> **PASSAGE PROVIDED**:
<<<<
Amongst the subplots that surprised me were the Bonnie & Clyde relationship of Edmund and Dolly, Sharon Stone and Brandon Flynn as Lenore and Henry Osgood (recalling Gloria and Dandy from Freakshow), and the scene-stealing Sophie Okonedo as Charlotte Wells.

The show’s most enjoyable aspect may well be the human awfulness oozing from most of the characters. We’re talking film noir levels of reprehensible that serve to heighten the straight-up horror elements. Almost everyone has something(s) to hide, some ulterior motive, someone they want dead, some delusion they will do anything to maintain.

These people are Just.



And so, having finished this first season of Ratched, I’ll likely rewatch it, then rewatch One Flew Over The Cuckoo’s Nest and await Season 2. While I’m at it, maybe I’ll bust out Double Indemnity, Detour, and Nightmare Alley…again.

Post #2: And The Award Goes To…

Big-name movie awards, as you know if you’ve followed previous iterations of this blog, are almost always wrong about almost everything.

For example, the Motion Picture Academy (as expressed in a recent tirade to a friend of mine) has a history of shunning horror. There’s an exception here and there when something overwhelmingly can’t be ignored like Get Out. According to Hollywood Reporter, only six horror movies have been nominated for Best Picture, and only Silence Of The Lambs won.

Lotsa folks (like me) don’t even consider Silence Of The Lambs to be a horror movie so much as a police procedural with serial killers. It’s like calling the Law & Order shows horror (the corollary is folks who call Saving Private Ryan the most disturbing horror movie they’ve ever seen. They’re not wrong).

But often (not always) the award names themselves are irritating and somewhat precious.

#8 Oscar
I truly despise this story. Oscar stands for absolutely nothing. The legend goes that Academy executive secretary, Margaret Herrick, said it reminded her of her “Uncle Oscar.” So Uncle Oscar looks like a skinny, faceless dude covered in gold? Weird.

#7 Tony
At least Tony is short for something: Antoinette. As in Antoinette Perry. Great. Who the hell was that you might ask. Turns out she was a heavy hitter–actress, director, producer, industry leader. Huh. I had no idea. Indeed that’s my shortcoming, but surely I’m not the only one.

#6 Emmy
Like Tony, Emmy is short for something. Sort of. It’s named for a piece of equipment, an Immy, short for image orthicon (a camera tube). Bit of a stretch but, okay, I’ll go along.
>>>>
> **INFORMATION SHOWN**:
<<<<
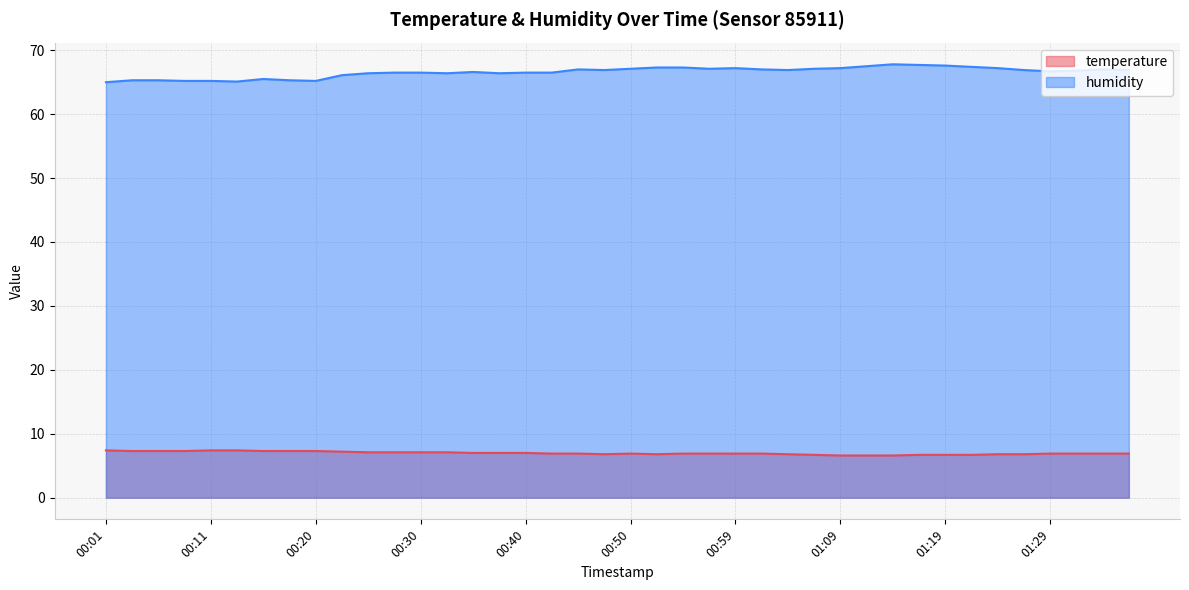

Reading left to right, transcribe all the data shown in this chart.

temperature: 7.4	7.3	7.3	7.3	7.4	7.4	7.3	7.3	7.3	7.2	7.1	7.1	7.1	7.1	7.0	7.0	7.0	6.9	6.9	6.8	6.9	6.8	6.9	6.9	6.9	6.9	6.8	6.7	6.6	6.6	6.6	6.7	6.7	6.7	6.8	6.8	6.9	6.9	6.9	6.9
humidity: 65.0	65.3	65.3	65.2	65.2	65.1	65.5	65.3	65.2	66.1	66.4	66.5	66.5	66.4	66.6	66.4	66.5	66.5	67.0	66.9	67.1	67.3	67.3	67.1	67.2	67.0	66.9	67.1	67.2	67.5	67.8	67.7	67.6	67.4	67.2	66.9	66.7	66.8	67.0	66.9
>>>>
> **WORK INSTRUCTION 1**: According to the blog excerpt, why does the writer question counting Silence Of The Lambs as a horror winner of Best Picture? Answer in one to three sentences.
> **WORK INSTRUCTION 2**: Copy the blog excerpt word for word from "Amongst the subplots" up to and including "people are Just.".
The material placed after the blog excerpt is separate from it.

> **ANSWER SPACE 1**: The writer does not consider Silence Of The Lambs a horror movie so much as a police procedural with serial killers. The writer compares calling it horror to calling the Law & Order shows horror.

> **ANSWER SPACE 2**:
Amongst the subplots that surprised me were the Bonnie & Clyde relationship of Edmund and Dolly, Sharon Stone and Brandon Flynn as Lenore and Henry Osgood (recalling Gloria and Dandy from Freakshow), and the scene-stealing Sophie Okonedo as Charlotte Wells.

The show’s most enjoyable aspect may well be the human awfulness oozing from most of the characters. We’re talking film noir levels of reprehensible that serve to heighten the straight-up horror elements. Almost everyone has something(s) to hide, some ulterior motive, someone they want dead, some delusion they will do anything to maintain.

These people are Just.